(Collected data entries)

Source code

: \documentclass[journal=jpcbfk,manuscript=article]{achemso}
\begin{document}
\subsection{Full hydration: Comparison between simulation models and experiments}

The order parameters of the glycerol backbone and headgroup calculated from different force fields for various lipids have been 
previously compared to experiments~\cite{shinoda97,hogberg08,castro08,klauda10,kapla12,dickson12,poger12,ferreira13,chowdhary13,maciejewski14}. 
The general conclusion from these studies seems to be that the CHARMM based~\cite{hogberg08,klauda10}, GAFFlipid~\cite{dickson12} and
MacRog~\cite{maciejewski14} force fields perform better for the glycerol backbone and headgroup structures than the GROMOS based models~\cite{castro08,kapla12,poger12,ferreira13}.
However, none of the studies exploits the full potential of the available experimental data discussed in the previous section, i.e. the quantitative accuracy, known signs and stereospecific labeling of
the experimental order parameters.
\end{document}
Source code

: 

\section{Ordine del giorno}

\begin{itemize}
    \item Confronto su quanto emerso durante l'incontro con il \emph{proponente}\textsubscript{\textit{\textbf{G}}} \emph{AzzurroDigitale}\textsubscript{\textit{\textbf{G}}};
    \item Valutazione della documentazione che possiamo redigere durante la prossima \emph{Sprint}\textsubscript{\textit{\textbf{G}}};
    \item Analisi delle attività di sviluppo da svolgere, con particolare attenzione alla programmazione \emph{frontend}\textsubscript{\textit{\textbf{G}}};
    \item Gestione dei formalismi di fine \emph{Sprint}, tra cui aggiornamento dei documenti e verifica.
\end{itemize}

▶ WHAT YOU HAVE TO DO:
Only the lines from the first line of the records through the line containing "hydration: Comparison between" should be repeated, exactly as they appear.

▶ EXERCISE OUTPUT:
Source code

: \documentclass[journal=jpcbfk,manuscript=article]{achemso}
\begin{document}
\subsection{Full hydration: Comparison between simulation models and experiments}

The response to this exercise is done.